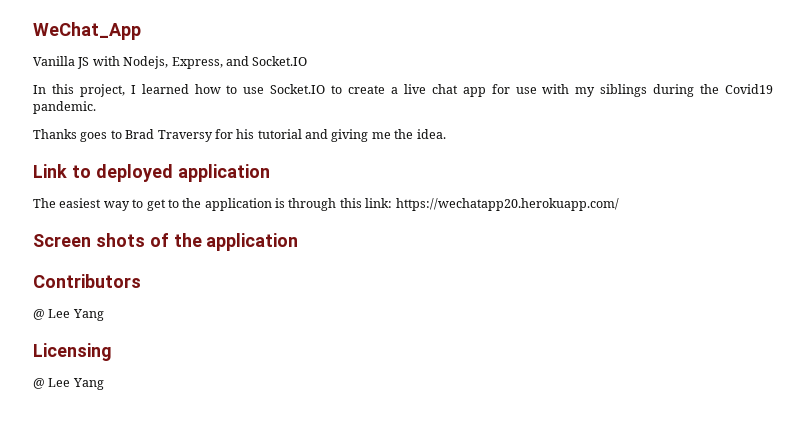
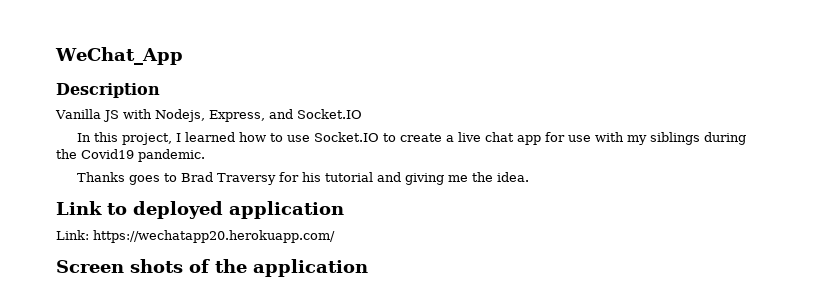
(141, 31) none -> [56,83,160,98] // Description
[33,198,393,211] The easiest way to get to the application is through this link: -> [56,230,89,240] Link:
[33,274,141,288] [33,309,104,321] [33,343,112,361] [33,378,104,390] // Contributors // @ Lee Yang // Licensing // @ Lee Yang -> (368, 268) none

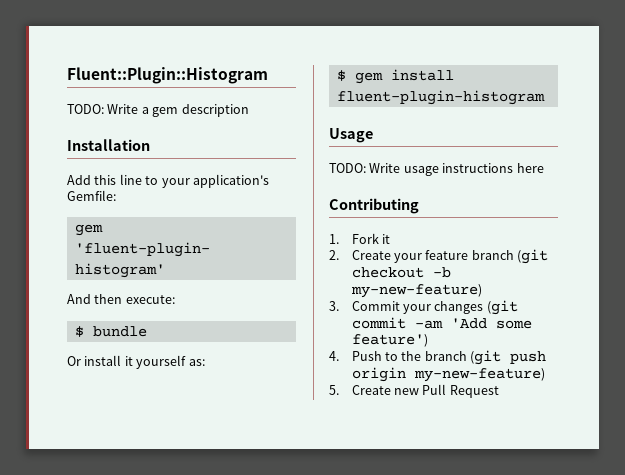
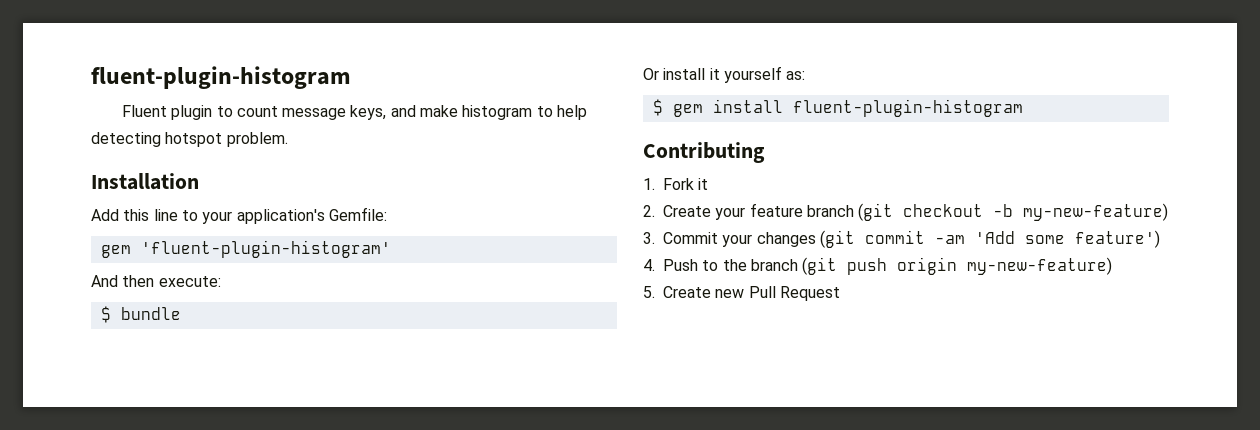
[67,67,268,84] [67,104,249,117] Fluent::Plugin::Histogram // TODO: Write a gem description -> [91,66,351,89] [121,105,588,120] [91,132,288,147] fluent-plugin-histogram // Fluent plugin to count message keys, and make histogram to help detecting hotspot problem.
[329,128,373,143] [329,163,544,176] // Usage // TODO: Write usage instructions here -> (1023, 108) none

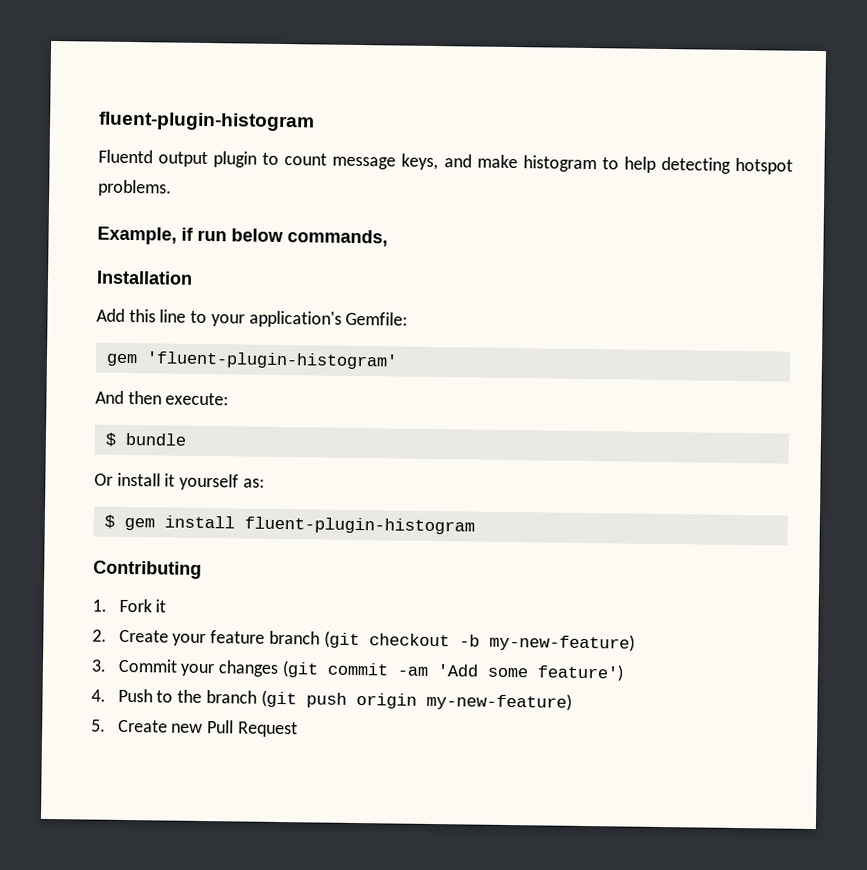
[91,66,351,89] [121,105,167,117] fluent-plugin-histogram // Fluent -> [98,111,315,132] [98,149,209,168] fluent-plugin-histogram // Fluentd output
[226,132,288,147] problem. -> [98,179,172,197] [97,226,388,247] problems. // Example, if run below commands,

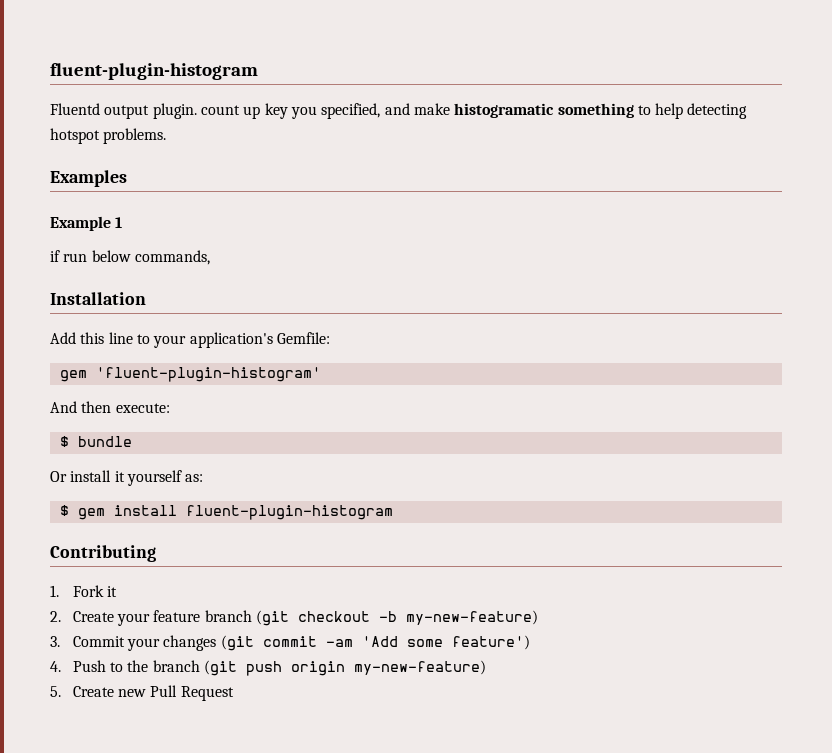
[213,151,597,173] plugin to count message keys, and make histogram -> [152,103,634,119] plugin. count up key you specified, and make histogramatic something
[97,226,177,245] Example, -> [50,170,127,187] [50,216,123,231] Examples // Example 1 //

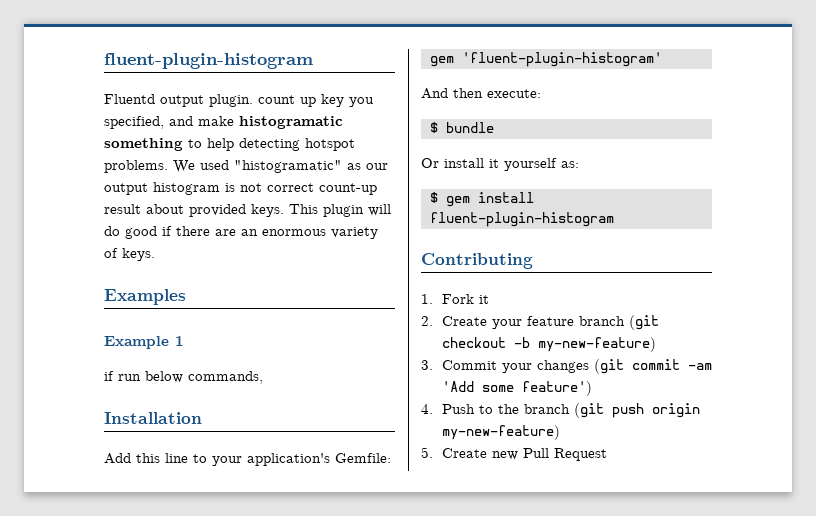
(167, 136) none -> [173,160,388,173] [104,182,377,195] [104,204,391,217] [104,226,378,239] [104,248,155,261] We used "histogramatic" as our output histogram is not correct count-up result about provided keys. This plugin will do good if there are an enormous variety of keys.

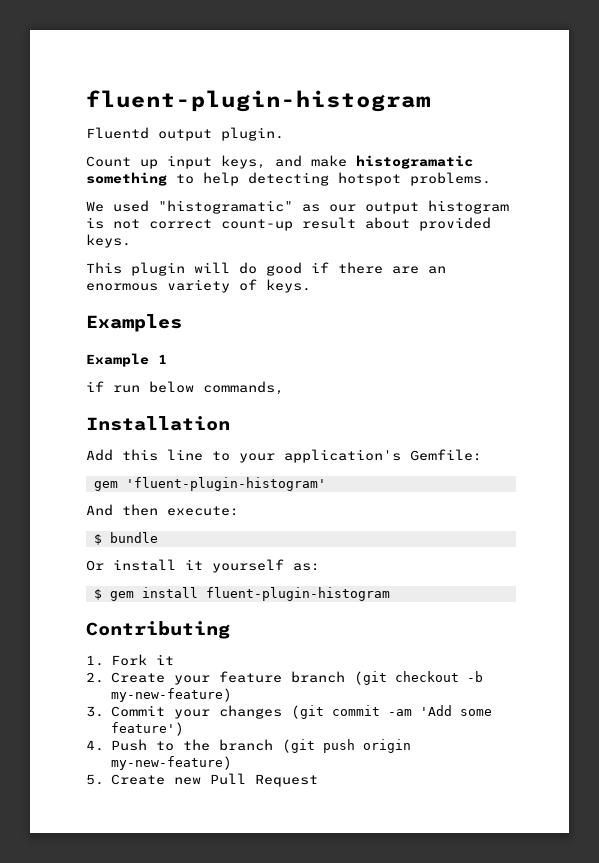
[258,94,374,107] [104,116,164,129] count up key you specified, -> [86,155,266,169] // Count up input keys,
(168, 166) none -> (491, 179) //
(284, 210) none -> (131, 241) //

######

Could you output all of the entries above exactly? Leave the pictures out.

(141, 31) none -> [56,83,160,98] // Description
[33,198,393,211] The easiest way to get to the application is through this link: -> [56,230,89,240] Link:
[33,274,141,288] [33,309,104,321] [33,343,112,361] [33,378,104,390] // Contributors // @ Lee Yang // Licensing // @ Lee Yang -> (368, 268) none

[67,67,268,84] [67,104,249,117] Fluent::Plugin::Histogram // TODO: Write a gem description -> [91,66,351,89] [121,105,588,120] [91,132,288,147] fluent-plugin-histogram // Fluent plugin to count message keys, and make histogram to help detecting hotspot problem.
[329,128,373,143] [329,163,544,176] // Usage // TODO: Write usage instructions here -> (1023, 108) none

[91,66,351,89] [121,105,167,117] fluent-plugin-histogram // Fluent -> [98,111,315,132] [98,149,209,168] fluent-plugin-histogram // Fluentd output
[226,132,288,147] problem. -> [98,179,172,197] [97,226,388,247] problems. // Example, if run below commands,

[213,151,597,173] plugin to count message keys, and make histogram -> [152,103,634,119] plugin. count up key you specified, and make histogramatic something
[97,226,177,245] Example, -> [50,170,127,187] [50,216,123,231] Examples // Example 1 //

(167, 136) none -> [173,160,388,173] [104,182,377,195] [104,204,391,217] [104,226,378,239] [104,248,155,261] We used "histogramatic" as our output histogram is not correct count-up result about provided keys. This plugin will do good if there are an enormous variety of keys.

[258,94,374,107] [104,116,164,129] count up key you specified, -> [86,155,266,169] // Count up input keys,
(168, 166) none -> (491, 179) //
(284, 210) none -> (131, 241) //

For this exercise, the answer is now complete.